A mutual friend’s 50th birthday party incubates Robert and Frances’s eventual separation. After birthday girl Diane (Molly Shannon) gets sloshed and aims a gun at her husband, Nick (Tracy Letts), Frances wonders aloud, “How do you go from eight years of happy marriage to wanting to blow someone’s head off? What if the same thing happens to us?”

Frances, we later learn, is having an affair with a Columbia professor named Julian, played with much-needed charm by Flight of the Conchords’ Jemaine Clement. When Robert finds out, it’s on. “I’m gonna make your children hate you,” he snarls, locking Frances out of the house.

Thomas Haden Church and Sarah Jessica Parker are completely believable as a couple in hate, but there’s not much there to indicate what they might have seen in each other once upon a time. Five episodes in, Frances is the more fully-drawn character, but Robert gets all the good lines — Church is such a magnetic presence, he unfairly makes Robert more appealing than Frances, who mostly chides and cajoles. (For all her charms, Parker isn’t the warmest actress; that’s what made her such a perfect choice for Sex and the City’s Carrie Bradshaw, who was, rather pointedly, not the warmest character.) “You’re Jesse James and I get to be Sandra Bullock!” Robert yells when he first discovers Frances’s affair. When he and Frances visit a mediator, attempting to keep the split civil, he merrily tells the woman, “It’s like the first day of divorce school. I want to be a good student.”

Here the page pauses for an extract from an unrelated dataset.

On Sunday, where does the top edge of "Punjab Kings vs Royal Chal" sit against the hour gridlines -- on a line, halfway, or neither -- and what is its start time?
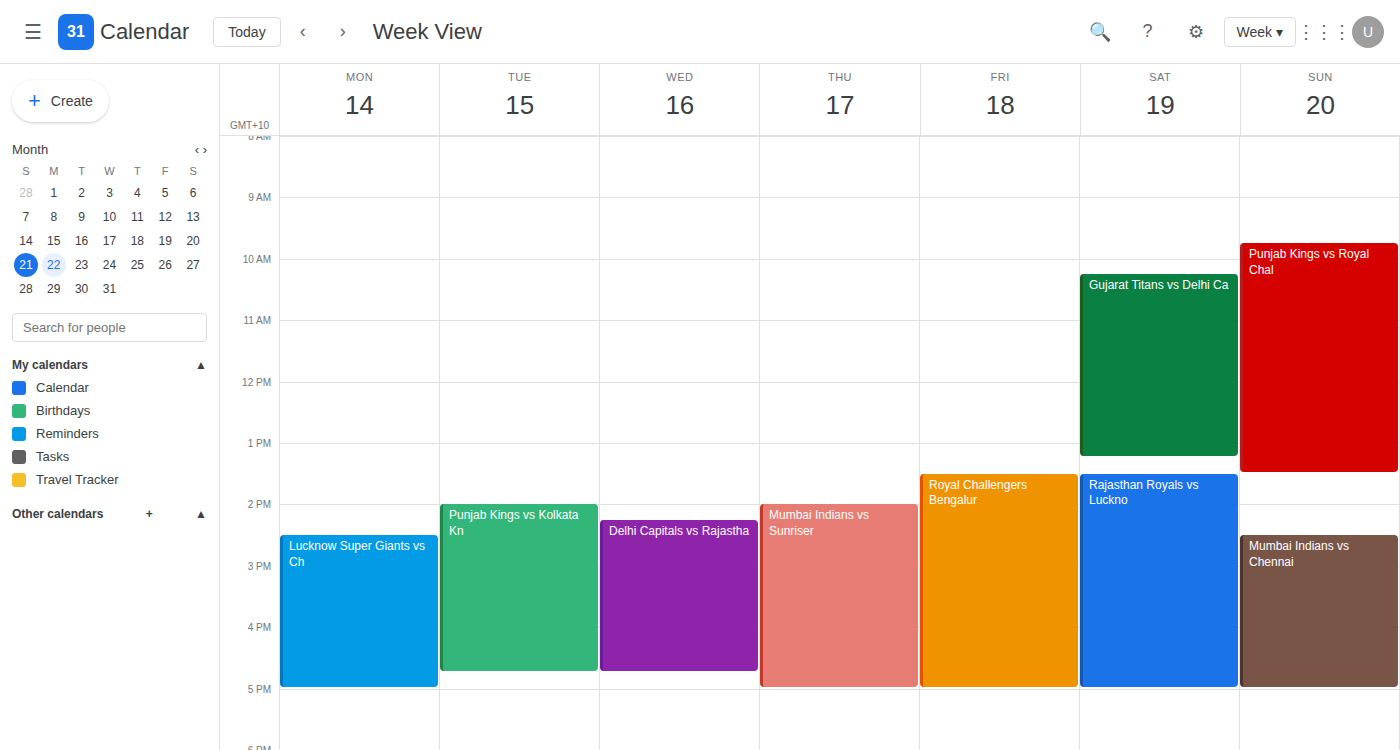
9:45 AM -- neither: three quarters of the way from the 9 AM line to the 10 AM line.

Church has a wonderfully booming, angry-whiny voice that perfectly suits the role of cuckold. I like his ne’er-do-well shtick (where my Ned and Stacey fans at?!), and the way he enunciates every word as if whatever he’s saying is the most obvious thing in the world. But I quickly grew tired of watching him unleash his fury on a series of random, unsuspecting shmucks. When Robert, a contractor, drops in on an open house to loudly talk up the granite countertops, the real estate agent asks him to leave. His response: “If I wanted my balls crushed and stuffed up my ass I’d stay at home.” Har-de-har.